What's not to see? It's got it all–the last 40 centuries is a big row to hoe–cave drawings to castaways, a mega-Goodwill of culture and dog-eared love-seats--the dominance of appropriation. The high-low tension, the kitsch fascination, Darwinian-like collections, the hunt for the previously marginalized, austerity versus Baroque...digital image-making–some really fresh photography looks...! And the clever-ism, the cute-ism, the stuff-ism. And the far-out videos.... It may not all be good, but it's all fun, it's stunning–it's huge–a lot of it's in the staging, as opposed to the capturing–staging has the edge, because there's just so much content to use, completion is so intimidating. No one artist can grab hold of it all and represent the world in one piece at this point in time. There's too much. We know too much–yet presume to know it all, while understanding is left.... And if you try to put it all together you'll get deconstructed. Subjecting the parts and pieces to that illumination steals the magic away–there goes your understanding–into the shadows! So we're all morceaux and little tableau... I take things apart, too, examining the hows but throwing in a few whys. I feel more outsider than ever, having chosen the media best at pursuing core truths [laughs].

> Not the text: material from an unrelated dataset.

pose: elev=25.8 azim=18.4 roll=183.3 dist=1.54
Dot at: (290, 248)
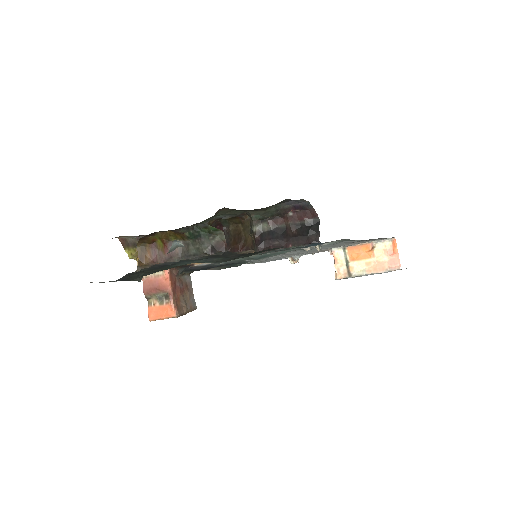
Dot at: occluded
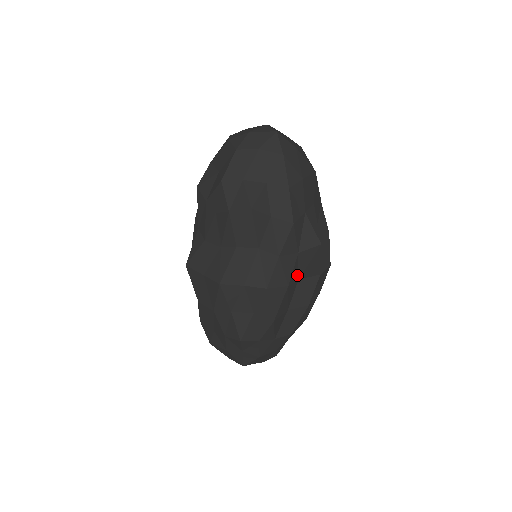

What are the newest paintings in this exhibition?
Segues–like turning points...intriguing transitions. Moments between people and between art historical styles. They are beginnings, reactions, routes to eventual endings or never-endings. Requesting empathy from the spectator. While the Situations are so complex they turn abstract, there's direction to the Segues–leading to circumstances that may or may not pan out for the participants or for the spectator. There are lots of little things going on and a few big things. No one's sure where they'll end up. I can put a lot into Segues–lots more and, in some ways, lots less than Situations. And the Segues have titles like, "The Everything Moment"–it's a male and female couple, or brother and sister–lots of history–they could be in a bedroom or a boardroom or a barn–up for different interpretations of their past–requests and reactions. There's humor, relations and emotional content, politics– Vermeer does this in his exquisite way....

And another series I think I'll call Meetings. They're pure spectator conferences or confrontations between the painted subjects and the spectator who is really forced into involvement in these–there's no holding back.

Each of these series started with a few paintings and the concepts–Situations, Segues, Meetings, Encounters--came after looking them over. In "The Cleric, The CIA Agent and the Clergyman" three different men are reminiscing and, of course, the which one is which one and who did what and to whom...and what does the spectator offer as the fourth when they meet and everyone asks each other, "what do you do?" Hmmm, that's a good idea for a new kind of history painting...like, "what did you do?"

And the next paintings?
I've been warming up another series, "Circumstances". To include all of the above, and then some. Questions, answers--happy, sad–maybe a little more happy–nervous happy. Maybe a nude one. Though that's one of things I learned quickly when I went up to the desert to perform at Burning Man–why 95% of us should be wearing clothes and all are required to in public. Nakedness is not something most of us want to see in average situations. A "Le Dejeuner sur l'herbe" and Courbet's "Bathers". Maybe for some of the same reasons, most people won't want to look at my people. But if you're in the room with them, ya'got no choice.